_Task item_
Edit the forum post about the Symantec Embedded database service from "I have already" up to and including "cannot figure out.", replacing "forums" with "message boards".

(Text provided begins)

Video Screencast Help
Symantec to Separate Into Two Focused, Industry-Leading Technology Companies. Learn more.

Symantec Embedded database service WILL NOT start.

Created: 04 Jan 2008 • Updated: 21 May 2010 | 7 comments
First, I'd like to say that I work for an IT consulting firm that deals with numerous different and diverse client networks with differing hardware and software needs/configurations.
I am not one of those network/system admins that's worked the last little drop of juice out of my Dual Pentium Pro NT4 server for the last 8 years. We are not afraid of learning new stuff.
 
All Norton products aside, we have always conveyed our trust in Symantec Antivirus products(SAVCE, backup Exec, etc) to our clients and until SEP, that trust was well placed.
 
I have already dealt with
-Windows Servers stop accepting network connections with Symantec Endpoint Protection 11.0 installed
fixed with;
- A VPN issue post SEP install in which the VPN connection was allowed, authentication was passed and *ahem* authenticated on both sides but no VPN tunnel traffic was being allowed.
 
These issues have all been different servers, different networks, different clients. And have been able to correct most of the problems encountered thus far with SEP but one.
 
I am no newbie to sniffing through forums and tech boards but the issue I am now having I cannot figure out.
 
The particular server with the issue this time is
Server 2003 Standard SP2 32 bit
Dual Xeon 3.0 GHz's
4 GB RAM
RAID5
Running SEP , Backup Exec 11d (11.0 rev 6235)
also running Windows Server Update Services 3.0 on it's own website in IIS port 8530.
Aside from that, and being a DC running DNS, DHCP, WINS, File Sharing etc, it's been nothing but stable for the last year.

(Text provided ends)
(Source information begins)

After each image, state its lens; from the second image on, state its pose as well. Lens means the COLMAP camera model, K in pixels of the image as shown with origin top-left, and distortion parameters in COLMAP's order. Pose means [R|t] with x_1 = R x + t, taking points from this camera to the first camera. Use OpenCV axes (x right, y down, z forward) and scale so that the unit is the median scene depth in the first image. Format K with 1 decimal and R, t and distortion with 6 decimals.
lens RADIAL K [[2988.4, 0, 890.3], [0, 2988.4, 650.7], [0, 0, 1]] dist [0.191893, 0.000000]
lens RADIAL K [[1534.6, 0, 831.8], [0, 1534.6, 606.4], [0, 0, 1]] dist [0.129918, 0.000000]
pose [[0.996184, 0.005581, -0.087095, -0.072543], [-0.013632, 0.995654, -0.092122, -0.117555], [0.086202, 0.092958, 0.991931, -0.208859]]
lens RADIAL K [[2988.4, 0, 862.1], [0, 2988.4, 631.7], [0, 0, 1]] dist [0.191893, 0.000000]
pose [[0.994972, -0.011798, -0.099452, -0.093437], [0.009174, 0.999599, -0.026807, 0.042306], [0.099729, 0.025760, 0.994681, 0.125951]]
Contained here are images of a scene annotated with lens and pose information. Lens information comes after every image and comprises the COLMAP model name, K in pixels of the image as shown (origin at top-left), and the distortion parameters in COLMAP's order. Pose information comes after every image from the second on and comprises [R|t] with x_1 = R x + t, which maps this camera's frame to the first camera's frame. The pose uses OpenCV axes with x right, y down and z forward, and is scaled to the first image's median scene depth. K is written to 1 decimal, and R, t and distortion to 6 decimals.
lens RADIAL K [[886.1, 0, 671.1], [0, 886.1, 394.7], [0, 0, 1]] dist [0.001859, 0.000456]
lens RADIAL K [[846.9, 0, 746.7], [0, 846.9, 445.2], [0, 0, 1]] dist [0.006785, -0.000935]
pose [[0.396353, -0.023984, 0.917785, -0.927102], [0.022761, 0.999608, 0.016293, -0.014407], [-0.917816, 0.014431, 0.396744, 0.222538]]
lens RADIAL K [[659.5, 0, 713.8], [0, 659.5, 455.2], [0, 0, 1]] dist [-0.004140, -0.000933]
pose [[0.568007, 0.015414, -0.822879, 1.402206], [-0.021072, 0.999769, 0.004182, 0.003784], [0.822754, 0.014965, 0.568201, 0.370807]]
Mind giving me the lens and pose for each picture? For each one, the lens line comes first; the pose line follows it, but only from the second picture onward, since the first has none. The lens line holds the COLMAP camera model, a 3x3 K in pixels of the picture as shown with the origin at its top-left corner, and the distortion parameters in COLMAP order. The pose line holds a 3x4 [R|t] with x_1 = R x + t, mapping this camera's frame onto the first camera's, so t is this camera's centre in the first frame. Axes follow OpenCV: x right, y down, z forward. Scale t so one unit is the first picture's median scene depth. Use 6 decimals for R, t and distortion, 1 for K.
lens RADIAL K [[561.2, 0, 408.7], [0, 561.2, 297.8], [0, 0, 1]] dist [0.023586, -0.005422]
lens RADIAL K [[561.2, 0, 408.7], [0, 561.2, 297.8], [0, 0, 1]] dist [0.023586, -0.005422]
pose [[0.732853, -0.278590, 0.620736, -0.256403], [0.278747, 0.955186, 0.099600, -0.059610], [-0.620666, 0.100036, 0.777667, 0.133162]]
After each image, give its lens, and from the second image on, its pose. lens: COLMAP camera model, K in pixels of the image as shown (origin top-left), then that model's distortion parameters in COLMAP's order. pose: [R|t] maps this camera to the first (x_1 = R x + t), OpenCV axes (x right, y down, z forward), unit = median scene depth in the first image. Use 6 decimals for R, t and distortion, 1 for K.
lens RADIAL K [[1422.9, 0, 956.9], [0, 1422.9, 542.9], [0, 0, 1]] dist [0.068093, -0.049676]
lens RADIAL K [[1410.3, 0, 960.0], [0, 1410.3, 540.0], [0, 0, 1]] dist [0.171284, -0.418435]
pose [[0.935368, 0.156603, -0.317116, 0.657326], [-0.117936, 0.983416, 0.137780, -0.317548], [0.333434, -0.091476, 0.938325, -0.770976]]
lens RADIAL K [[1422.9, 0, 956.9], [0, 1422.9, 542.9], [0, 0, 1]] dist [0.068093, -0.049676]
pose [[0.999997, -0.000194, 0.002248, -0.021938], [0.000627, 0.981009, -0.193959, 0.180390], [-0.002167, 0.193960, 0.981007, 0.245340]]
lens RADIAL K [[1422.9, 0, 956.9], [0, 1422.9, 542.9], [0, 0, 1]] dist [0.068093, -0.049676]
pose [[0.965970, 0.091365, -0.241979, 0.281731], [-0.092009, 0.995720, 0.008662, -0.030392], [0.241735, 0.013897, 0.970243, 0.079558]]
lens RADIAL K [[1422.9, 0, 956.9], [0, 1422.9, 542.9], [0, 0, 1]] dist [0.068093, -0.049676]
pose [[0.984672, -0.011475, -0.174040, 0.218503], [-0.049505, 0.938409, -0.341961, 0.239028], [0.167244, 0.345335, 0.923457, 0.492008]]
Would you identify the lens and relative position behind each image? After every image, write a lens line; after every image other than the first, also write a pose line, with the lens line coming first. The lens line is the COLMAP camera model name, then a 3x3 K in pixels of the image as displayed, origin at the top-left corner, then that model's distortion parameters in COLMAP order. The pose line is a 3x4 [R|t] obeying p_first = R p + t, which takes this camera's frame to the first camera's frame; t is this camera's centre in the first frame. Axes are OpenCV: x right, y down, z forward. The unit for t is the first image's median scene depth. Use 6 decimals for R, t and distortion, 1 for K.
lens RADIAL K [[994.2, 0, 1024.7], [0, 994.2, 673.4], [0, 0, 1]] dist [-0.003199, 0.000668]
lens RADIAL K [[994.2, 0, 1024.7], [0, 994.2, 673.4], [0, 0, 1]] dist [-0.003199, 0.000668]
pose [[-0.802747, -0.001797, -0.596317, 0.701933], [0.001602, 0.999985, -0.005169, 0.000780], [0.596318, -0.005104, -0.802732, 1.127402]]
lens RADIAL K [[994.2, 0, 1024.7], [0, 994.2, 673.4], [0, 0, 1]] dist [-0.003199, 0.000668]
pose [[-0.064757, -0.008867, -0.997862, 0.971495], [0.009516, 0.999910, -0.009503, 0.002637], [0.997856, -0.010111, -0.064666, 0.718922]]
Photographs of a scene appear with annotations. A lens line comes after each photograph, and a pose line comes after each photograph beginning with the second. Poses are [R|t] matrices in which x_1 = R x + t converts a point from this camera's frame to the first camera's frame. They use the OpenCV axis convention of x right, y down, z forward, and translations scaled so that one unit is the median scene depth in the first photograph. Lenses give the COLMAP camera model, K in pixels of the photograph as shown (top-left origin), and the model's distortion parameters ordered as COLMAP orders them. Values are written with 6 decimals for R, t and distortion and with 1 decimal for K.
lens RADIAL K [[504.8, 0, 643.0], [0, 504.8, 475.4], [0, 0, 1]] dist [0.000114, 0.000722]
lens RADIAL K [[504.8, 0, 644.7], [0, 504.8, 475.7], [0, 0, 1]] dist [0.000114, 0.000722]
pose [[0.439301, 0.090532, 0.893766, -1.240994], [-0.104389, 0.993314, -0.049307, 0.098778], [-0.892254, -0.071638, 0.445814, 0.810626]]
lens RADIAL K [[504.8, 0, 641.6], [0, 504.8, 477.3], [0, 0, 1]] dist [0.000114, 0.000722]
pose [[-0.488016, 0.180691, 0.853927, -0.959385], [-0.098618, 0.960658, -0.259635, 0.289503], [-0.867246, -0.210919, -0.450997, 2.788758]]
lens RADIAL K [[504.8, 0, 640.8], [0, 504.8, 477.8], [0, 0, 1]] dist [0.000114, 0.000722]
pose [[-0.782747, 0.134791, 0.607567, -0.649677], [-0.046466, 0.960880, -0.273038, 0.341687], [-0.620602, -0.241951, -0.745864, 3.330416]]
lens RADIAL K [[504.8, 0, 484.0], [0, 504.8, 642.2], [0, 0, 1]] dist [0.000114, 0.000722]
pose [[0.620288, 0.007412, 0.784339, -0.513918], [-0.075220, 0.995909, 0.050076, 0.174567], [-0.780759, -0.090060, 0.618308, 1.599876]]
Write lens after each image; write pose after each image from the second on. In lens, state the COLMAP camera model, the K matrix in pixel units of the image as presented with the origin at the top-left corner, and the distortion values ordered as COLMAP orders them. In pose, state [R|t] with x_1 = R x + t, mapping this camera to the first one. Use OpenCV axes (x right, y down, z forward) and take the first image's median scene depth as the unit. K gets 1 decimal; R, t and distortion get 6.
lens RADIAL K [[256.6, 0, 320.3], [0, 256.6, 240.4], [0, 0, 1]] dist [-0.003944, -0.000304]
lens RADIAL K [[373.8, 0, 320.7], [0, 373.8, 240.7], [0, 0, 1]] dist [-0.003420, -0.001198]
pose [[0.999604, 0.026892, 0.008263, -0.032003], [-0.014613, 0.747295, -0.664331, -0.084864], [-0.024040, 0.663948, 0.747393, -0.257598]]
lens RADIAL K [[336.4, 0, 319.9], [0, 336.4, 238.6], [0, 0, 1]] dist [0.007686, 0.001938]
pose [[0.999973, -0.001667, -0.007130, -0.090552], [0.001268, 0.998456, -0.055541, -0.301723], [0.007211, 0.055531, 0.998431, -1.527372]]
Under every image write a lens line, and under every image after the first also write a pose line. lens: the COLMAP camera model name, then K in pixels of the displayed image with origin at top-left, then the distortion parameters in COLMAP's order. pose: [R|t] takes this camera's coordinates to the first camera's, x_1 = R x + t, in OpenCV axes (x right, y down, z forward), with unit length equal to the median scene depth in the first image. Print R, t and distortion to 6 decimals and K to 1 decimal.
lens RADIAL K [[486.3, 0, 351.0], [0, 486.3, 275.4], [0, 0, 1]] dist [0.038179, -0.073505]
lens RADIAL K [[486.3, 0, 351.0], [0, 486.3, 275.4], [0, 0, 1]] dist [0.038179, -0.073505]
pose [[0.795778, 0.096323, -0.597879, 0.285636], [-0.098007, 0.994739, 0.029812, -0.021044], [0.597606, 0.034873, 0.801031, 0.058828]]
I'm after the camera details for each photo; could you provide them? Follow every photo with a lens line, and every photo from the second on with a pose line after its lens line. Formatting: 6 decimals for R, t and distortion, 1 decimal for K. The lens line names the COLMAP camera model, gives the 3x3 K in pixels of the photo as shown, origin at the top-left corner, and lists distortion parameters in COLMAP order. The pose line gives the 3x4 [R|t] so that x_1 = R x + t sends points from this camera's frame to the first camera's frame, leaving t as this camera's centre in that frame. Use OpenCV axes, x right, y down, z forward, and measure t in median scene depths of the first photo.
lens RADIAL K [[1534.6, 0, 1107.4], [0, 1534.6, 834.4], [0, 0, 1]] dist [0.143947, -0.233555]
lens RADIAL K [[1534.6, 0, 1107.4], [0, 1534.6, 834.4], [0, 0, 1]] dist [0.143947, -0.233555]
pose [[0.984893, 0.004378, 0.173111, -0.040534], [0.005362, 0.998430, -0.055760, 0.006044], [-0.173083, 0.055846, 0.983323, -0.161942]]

(Source information ends)

_Exercise answer_
I have already dealt with
-Windows Servers stop accepting network connections with Symantec Endpoint Protection 11.0 installed
fixed with;
- A VPN issue post SEP install in which the VPN connection was allowed, authentication was passed and *ahem* authenticated on both sides but no VPN tunnel traffic was being allowed.
 
These issues have all been different servers, different networks, different clients. And have been able to correct most of the problems encountered thus far with SEP but one.
 
I am no newbie to sniffing through message boards and tech boards but the issue I am now having I cannot figure out.